Material for the task

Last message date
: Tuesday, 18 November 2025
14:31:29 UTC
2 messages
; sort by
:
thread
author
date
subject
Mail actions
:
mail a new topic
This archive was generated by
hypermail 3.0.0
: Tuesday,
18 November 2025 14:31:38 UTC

Exercise requirements
The answer must be the complete listing, repeated exactly.

Response to the exercise
Last message date
: Tuesday, 18 November 2025
14:31:29 UTC
2 messages
; sort by
:
thread
author
date
subject
Mail actions
:
mail a new topic
This archive was generated by
hypermail 3.0.0
: Tuesday,
18 November 2025 14:31:38 UTC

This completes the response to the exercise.